Clinical Pearls and Pitfalls
The management of severe bicondylar tibial plateau fractures is fraught with potential complications. Adherence to established biomechanical principles and respect for the soft tissue envelope are critical for optimizing patient outcomes.
- Pitfall: Failure to Recognize the Posteromedial Fragment. The posteromedial shear fragment is a common component of high-energy tibial plateau fractures. Relying solely on an anterolateral locked plate to secure this fragment is a biomechanical error. The fragment will typically displace distally and posteriorly under axial load, leading to catastrophic varus collapse.
- Pearl: Independent Posteromedial Buttress Plating. The posteromedial fragment must be directly visualized, anatomically reduced, and supported with an independent, pre-contoured buttress plate applied in an anti-glide fashion to neutralize vertical shear forces.
- Pitfall: Premature Definitive Fixation. Operating through a compromised soft tissue envelope in the presence of fracture blisters, massive edema, or acute compartment syndrome dramatically increases the risk of wound dehiscence and deep surgical site infection.

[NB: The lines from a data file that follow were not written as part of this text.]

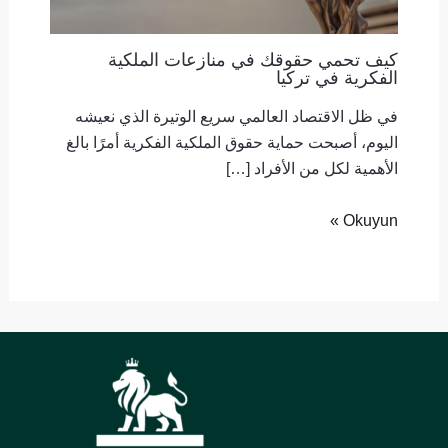
كيف تحمي حقوقك في منازعات الملكية
الفكرية في تركيا
في ظل الاقتصاد العالمي سريع الوتيرة الذي نعيشه
اليوم، أصبحت حماية حقوق الملكية الفكرية أمرًا بالغ
الأهمية لكل من الأفراد […]
Okuyun »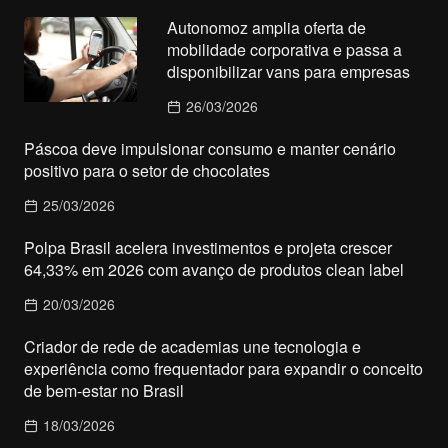
Autonomoz amplia oferta de
mobilidade corporativa e passa a
disponibilizar vans para empresas
26/03/2026
Páscoa deve impulsionar consumo e manter cenário
positivo para o setor de chocolates
25/03/2026
Polpa Brasil acelera investimentos e projeta crescer
64,33% em 2026 com avanço de produtos clean label
20/03/2026
Criador de rede de academias une tecnologia e
experiência como frequentador para expandir o conceito
de bem-estar no Brasil
18/03/2026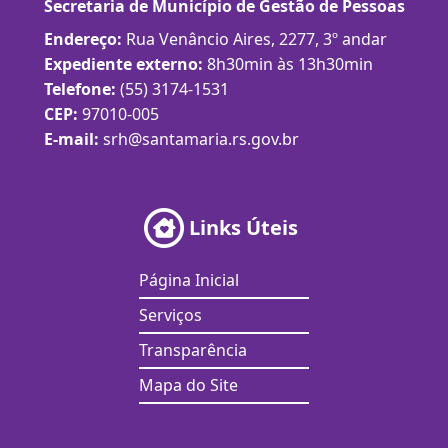
Secretaria de Município de Gestão de Pessoas
Endereço:
Rua Venâncio Aires, 2277, 3º andar
Expediente externo:
8h30min às 13h30min
Telefone:
(55) 3174-1531
CEP:
97010-005
E-mail:
srh@santamaria.rs.gov.br
Links Úteis
Página Inicial
Serviços
Transparência
Mapa do Site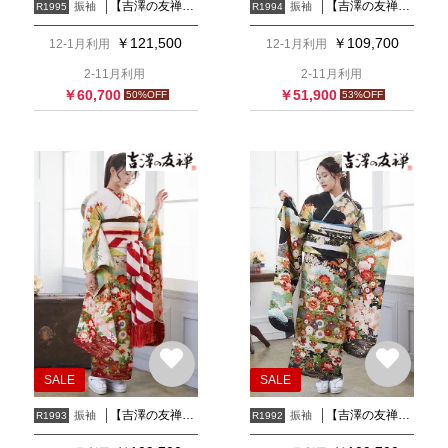
【吉澤の友禅】白 貝桶に吉祥花
【吉澤の友禅】紺 四君子
振袖
振袖
R1995
R1994
￥
121,500
￥
109,700
12-1月利用
12-1月利用
2-11月利用
2-11月利用
￥
60,700
￥
51,900
50
%OFF
53
%OFF
SALE
SALE
【吉澤の友禅】白 牡丹に花々
【吉澤の友禅】黒 牡丹に花々
振袖
振袖
R1993
R1992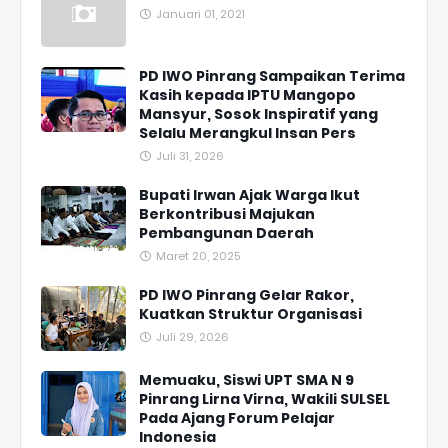
Januari 01, 2021
PD IWO Pinrang Sampaikan Terima
Kasih kepada IPTU Mangopo
Mansyur, Sosok Inspiratif yang
Selalu Merangkul Insan Pers
Juli 31, 2026
Bupati Irwan Ajak Warga Ikut
Berkontribusi Majukan
Pembangunan Daerah
Maret 20, 2025
PD IWO Pinrang Gelar Rakor,
Kuatkan Struktur Organisasi
Juli 29, 2026
Memuaku, Siswi UPT SMA N 9
Pinrang Lirna Virna, Wakili SULSEL
Pada Ajang Forum Pelajar
Indonesia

- Pearl: Strict Adherence to Damage Control Orthopedics. Utilize a spanning external fixator to restore length and alignment while allowing the soft tissue to declare itself. Delay definitive internal fixation until the "wrinkle sign" is present, typically 10 to 21 days post-injury.
- Pitfall: Inadequate Articular Elevation. Failure to completely elevate the depressed articular segments leads to joint incongruity, altered contact mechanics, and accelerated post-traumatic osteoarthritis.
- Pearl: Submeniscal Arthrotomy and Structural Grafting. Perform a meticulous submeniscal arthrotomy to directly visualize the articular surface during reduction. Utilize bone tamps to elevate the fragments and strictly fill the resulting metaphyseal void with structural allograft, autograft, or calcium phosphate cement to prevent secondary subsidence.
- Pitfall: Overlooking Vascular Injury. High-energy proximal tibia fractures, particularly those with significant displacement or associated knee dislocation mechanisms, carry a high risk of popliteal artery injury.
- Pearl: Low Threshold for Advanced Imaging. Any asymmetry in distal pulses, delayed capillary refill, or high-energy mechanism should prompt immediate calculation of the Ankle-Brachial Index and early utilization of CT angiography. Time to revascularization is the single most critical determinant of limb salvage.